In this passage Nouwen was perfectly describing what I was going through. And as the Holy Spirit began to woo me, I began to let go of the things that tempted me to stay busy. One of the tools I used was the ancient ‘Jesus Prayer.’ Do you know it? “Lord Jesus Christ, Son of the living God, Have mercy on me a sinner.” This prayer goes back into the early centuries of the Christian church and is still used extensively in monastic life as a centering prayer. I began to learn to pray the prayer in time with my breath and my heart beat-—it began to become part of organic experience of my whole being.

And you know what I had to do, I had to leave the Prayer Book and the Bible behind in my monastic cell—-the little room they would give me when I visited the monastery. I had to leave them behind because they became a temptation to distraction. Out of the Jesus Prayer came a deeper and deeper calling just to sit and listen. I would focus on the crucifix over the altar and repeat the Jesus Prayer. I would wait upon God. I did allow myself to take two things in with me—a pencil and piece of paper. I took those in so that when something came across my mind on which I began to worry or plan or ponder, I would write it down as a way of saying to myself, ‘I’ll get to that later." And I would come back to the Jesus Prayer and waiting upon God.

And you know one of the most interesting side effects of this practice—-it raised in me such an incredible sense of exhaustion. I fought it at first, but after awhile I realized that when I had allowed myself to relax to that extent, then I just had to go take a nap, and so I did.
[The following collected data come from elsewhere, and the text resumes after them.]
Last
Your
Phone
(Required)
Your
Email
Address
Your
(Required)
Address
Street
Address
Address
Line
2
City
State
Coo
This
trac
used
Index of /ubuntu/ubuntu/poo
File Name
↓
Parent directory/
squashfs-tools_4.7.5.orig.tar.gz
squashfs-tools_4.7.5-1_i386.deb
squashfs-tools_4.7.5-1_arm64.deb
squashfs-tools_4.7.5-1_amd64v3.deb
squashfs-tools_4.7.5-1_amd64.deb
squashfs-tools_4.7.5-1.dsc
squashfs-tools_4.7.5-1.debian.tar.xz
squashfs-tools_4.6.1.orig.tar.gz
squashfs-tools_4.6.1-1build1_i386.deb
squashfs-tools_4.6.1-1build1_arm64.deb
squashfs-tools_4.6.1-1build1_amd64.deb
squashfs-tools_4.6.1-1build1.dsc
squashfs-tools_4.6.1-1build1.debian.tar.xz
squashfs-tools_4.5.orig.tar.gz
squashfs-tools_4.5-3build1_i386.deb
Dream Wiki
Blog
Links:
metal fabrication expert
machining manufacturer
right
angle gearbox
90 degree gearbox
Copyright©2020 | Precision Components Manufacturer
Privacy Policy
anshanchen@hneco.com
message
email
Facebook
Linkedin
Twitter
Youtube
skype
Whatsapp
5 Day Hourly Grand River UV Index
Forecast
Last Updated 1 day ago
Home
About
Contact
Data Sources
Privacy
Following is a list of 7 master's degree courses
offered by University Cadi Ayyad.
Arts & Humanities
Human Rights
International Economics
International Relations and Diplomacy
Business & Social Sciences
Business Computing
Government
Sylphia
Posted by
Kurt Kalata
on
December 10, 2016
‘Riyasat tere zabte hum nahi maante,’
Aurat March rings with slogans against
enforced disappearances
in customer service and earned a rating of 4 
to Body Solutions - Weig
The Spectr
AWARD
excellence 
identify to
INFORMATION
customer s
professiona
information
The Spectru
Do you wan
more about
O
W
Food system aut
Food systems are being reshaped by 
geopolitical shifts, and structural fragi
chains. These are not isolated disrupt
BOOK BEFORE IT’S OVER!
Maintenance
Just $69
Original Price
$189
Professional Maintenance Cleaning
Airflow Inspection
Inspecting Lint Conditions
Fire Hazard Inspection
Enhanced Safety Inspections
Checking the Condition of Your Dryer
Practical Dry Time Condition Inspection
I remember in the early days of this practice that I had to nap a lot. (I am my father’s son!) But gradually, the exhaustion passed. I began to breathe more deeply. I began to experience the world in a whole new way. I became so deeply aware of the beauty of everything around me and a longing to tease out love and joy in everyone and every circumstance—-as if Jesus was there, just hidden in shadows with a big smile and stifling a laugh until . . .

      Wait, that passing light, did it catch something?

            I thought I saw someone moving. . .

                  laughing?.....

                        yes, like someone laughing...

Like someone waiting to spring a joyful surprise and can hardly contain himself.
                  
Yes that’s it. It was that kind of laugh.

I wish I could say that I have lived consistently in that space since that time. The sad news is that I have had some very dark days in my life, and times where I have been consumed with the cares of this world. And I still struggle. But, and this is the truth about contemplative prayer, it is not something you achieve, it is something you practice.

And if this sermon challenges you to explore contemplative prayer, I urge you not to go there without a spiritual director or spiritual friend. Contemplative prayer can be very, very intimidating and scary. But at the very least, take this message to heart this Lent, that though we are tempted throughout this life by so many things that would cause us to spin off center, there is a way to come home, to come to center, and that way is discovered and deepened in prayer……Lord Jesus Christ, Son of the Living God, Have mercy on me a sinner.